[Data records]
=-=-=-=-=

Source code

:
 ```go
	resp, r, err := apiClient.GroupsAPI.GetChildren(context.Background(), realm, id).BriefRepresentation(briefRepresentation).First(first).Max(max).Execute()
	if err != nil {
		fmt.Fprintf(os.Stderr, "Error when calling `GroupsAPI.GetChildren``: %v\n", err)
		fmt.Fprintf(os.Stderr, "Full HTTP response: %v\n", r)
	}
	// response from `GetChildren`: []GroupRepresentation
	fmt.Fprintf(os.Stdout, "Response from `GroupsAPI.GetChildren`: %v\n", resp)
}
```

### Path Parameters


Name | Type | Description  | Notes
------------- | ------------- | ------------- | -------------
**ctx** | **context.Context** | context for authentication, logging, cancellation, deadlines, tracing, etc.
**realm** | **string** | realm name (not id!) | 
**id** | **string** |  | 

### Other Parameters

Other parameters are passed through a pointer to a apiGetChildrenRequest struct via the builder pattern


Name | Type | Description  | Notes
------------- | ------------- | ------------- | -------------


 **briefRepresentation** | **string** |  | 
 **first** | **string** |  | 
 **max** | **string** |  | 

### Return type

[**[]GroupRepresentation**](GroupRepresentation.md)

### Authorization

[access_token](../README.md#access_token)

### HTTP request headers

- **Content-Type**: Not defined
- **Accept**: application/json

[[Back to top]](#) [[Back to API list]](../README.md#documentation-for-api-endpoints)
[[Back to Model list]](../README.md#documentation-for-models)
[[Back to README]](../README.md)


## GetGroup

=-=-=-=-=

* _ASSIGNMENT_: Every entry must be set down again exactly as it reads.

* _TASK SOLUTION_:
Source code

:
 ```go
	resp, r, err := apiClient.GroupsAPI.GetChildren(context.Background(), realm, id).BriefRepresentation(briefRepresentation).First(first).Max(max).Execute()
	if err != nil {
		fmt.Fprintf(os.Stderr, "Error when calling `GroupsAPI.GetChildren``: %v\n", err)
		fmt.Fprintf(os.Stderr, "Full HTTP response: %v\n", r)
	}
	// response from `GetChildren`: []GroupRepresentation
	fmt.Fprintf(os.Stdout, "Response from `GroupsAPI.GetChildren`: %v\n", resp)
}
```

### Path Parameters


Name | Type | Description  | Notes
------------- | ------------- | ------------- | -------------
**ctx** | **context.Context** | context for authentication, logging, cancellation, deadlines, tracing, etc.
**realm** | **string** | realm name (not id!) | 
**id** | **string** |  | 

### Other Parameters

Other parameters are passed through a pointer to a apiGetChildrenRequest struct via the builder pattern


Name | Type | Description  | Notes
------------- | ------------- | ------------- | -------------


 **briefRepresentation** | **string** |  | 
 **first** | **string** |  | 
 **max** | **string** |  | 

### Return type

[**[]GroupRepresentation**](GroupRepresentation.md)

### Authorization

[access_token](../README.md#access_token)

### HTTP request headers

- **Content-Type**: Not defined
- **Accept**: application/json

[[Back to top]](#) [[Back to API list]](../README.md#documentation-for-api-endpoints)
[[Back to Model list]](../README.md#documentation-for-models)
[[Back to README]](../README.md)


## GetGroup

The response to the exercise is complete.